O governo dos Estados Unidos, sob a administração de Donald Trump, anunciou a imposição de tarifas de 25% sobre produtos brasileiros exportados. Como justificativa oficial, foram apontados os índices de desmatamento no Brasil. No entanto, especialistas e observadores da área ambiental questionam a veracidade e a motivação por trás dessa medida.
Márcio Astrini, secretário executivo do Observatório do Clima, declarou que as alegações americanas são infundadas e que a questão ambiental estaria sendo utilizada como pretexto para a criação de barreiras comerciais. Astrini ressaltou o histórico do governo Trump em se afastar de acordos ambientais globais, como a saída do Acordo de Paris, o que, segundo ele, demonstra uma postura contrária à proteção ambiental em escala mundial.
Segundo a análise de Astrini, os Estados Unidos estariam buscando vantagens comerciais ao não implementar medidas rigorosas de proteção ambiental e redução de emissões de carbono. Ele também apontou que o desmatamento é um problema presente em diversos países, mas que as tarifas não foram aplicadas a outras nações com índices semelhantes, sugerindo um caráter político e não ambiental na decisão.

[Registros de dados coletados]

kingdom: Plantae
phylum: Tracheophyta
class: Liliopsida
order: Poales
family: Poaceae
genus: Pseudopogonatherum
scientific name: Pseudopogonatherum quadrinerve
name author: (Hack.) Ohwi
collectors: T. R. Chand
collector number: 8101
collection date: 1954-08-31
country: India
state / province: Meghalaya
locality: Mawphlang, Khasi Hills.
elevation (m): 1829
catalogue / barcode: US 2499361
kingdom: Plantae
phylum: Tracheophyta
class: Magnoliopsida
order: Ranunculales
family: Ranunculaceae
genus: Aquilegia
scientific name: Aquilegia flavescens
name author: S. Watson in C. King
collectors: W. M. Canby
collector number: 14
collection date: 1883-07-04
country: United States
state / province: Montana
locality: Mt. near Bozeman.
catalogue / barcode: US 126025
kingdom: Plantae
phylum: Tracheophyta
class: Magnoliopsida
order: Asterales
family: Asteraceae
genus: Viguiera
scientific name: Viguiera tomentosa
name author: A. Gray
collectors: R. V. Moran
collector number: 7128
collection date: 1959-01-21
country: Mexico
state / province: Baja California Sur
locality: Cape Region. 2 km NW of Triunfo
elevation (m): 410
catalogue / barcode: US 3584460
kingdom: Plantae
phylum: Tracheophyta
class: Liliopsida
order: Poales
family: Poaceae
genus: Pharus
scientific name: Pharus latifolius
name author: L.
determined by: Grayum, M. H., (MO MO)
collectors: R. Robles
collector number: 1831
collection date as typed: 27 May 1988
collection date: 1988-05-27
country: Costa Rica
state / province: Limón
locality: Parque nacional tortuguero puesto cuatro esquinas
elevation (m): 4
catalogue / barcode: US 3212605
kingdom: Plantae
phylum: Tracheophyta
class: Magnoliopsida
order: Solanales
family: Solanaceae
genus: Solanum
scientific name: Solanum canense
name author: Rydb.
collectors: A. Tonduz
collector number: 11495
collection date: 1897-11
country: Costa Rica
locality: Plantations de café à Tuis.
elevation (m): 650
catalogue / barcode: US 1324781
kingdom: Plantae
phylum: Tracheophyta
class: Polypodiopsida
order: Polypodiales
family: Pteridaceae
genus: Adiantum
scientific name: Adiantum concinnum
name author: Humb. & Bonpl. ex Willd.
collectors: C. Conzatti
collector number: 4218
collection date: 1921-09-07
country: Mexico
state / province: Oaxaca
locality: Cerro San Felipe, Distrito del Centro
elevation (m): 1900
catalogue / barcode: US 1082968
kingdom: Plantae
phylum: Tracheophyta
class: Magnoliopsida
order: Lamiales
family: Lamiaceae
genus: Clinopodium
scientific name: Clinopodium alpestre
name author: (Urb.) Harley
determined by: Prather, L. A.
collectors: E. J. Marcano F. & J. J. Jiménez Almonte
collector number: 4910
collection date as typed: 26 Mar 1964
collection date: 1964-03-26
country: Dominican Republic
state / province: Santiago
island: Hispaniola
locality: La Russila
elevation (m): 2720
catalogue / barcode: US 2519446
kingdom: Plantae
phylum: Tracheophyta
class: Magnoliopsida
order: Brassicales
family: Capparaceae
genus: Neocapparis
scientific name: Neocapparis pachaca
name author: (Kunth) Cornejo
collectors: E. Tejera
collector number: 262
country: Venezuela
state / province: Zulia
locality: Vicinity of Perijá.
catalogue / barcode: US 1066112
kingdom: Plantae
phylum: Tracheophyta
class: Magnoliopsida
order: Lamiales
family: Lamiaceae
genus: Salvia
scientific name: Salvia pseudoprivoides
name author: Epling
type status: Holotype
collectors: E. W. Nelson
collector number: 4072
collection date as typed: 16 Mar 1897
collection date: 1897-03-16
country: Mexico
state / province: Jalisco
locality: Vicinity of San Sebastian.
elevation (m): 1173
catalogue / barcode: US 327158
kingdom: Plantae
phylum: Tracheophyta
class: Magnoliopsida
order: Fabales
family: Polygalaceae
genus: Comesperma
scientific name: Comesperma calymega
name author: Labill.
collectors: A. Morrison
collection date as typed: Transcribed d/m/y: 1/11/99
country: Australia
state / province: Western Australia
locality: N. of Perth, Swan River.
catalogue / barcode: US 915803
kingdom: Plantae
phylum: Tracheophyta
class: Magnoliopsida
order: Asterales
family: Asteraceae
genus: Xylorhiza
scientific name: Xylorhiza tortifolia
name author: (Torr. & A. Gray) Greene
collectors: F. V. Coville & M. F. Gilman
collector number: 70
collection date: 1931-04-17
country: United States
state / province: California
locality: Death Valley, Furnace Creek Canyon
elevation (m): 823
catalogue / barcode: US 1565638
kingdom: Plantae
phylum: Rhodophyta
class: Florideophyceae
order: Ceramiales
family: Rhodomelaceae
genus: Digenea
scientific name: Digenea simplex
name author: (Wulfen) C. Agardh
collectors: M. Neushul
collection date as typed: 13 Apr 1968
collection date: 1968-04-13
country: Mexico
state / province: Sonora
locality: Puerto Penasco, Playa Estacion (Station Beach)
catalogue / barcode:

= Tarefas a executar =
1 > Responda com base no texto sobre as tarifas:
(a) Qual é o percentual das tarifas anunciadas sobre produtos brasileiros exportados?
(b) Que cargo Márcio Astrini ocupa?
(c) De qual acordo ambiental global a saída do governo Trump é citada?
2 > Transcreva do texto sobre as tarifas o trecho que vai de "O governo dos" até "trás dessa medida.".
Baseie-se exclusivamente no texto sobre as tarifas.

= Respostas por tarefa =
1 >
(a) 25%.
(b) Secretário executivo do Observatório do Clima.
(c) O Acordo de Paris.

2 >
O governo dos Estados Unidos, sob a administração de Donald Trump, anunciou a imposição de tarifas de 25% sobre produtos brasileiros exportados. Como justificativa oficial, foram apontados os índices de desmatamento no Brasil. No entanto, especialistas e observadores da área ambiental questionam a veracidade e a motivação por trás dessa medida.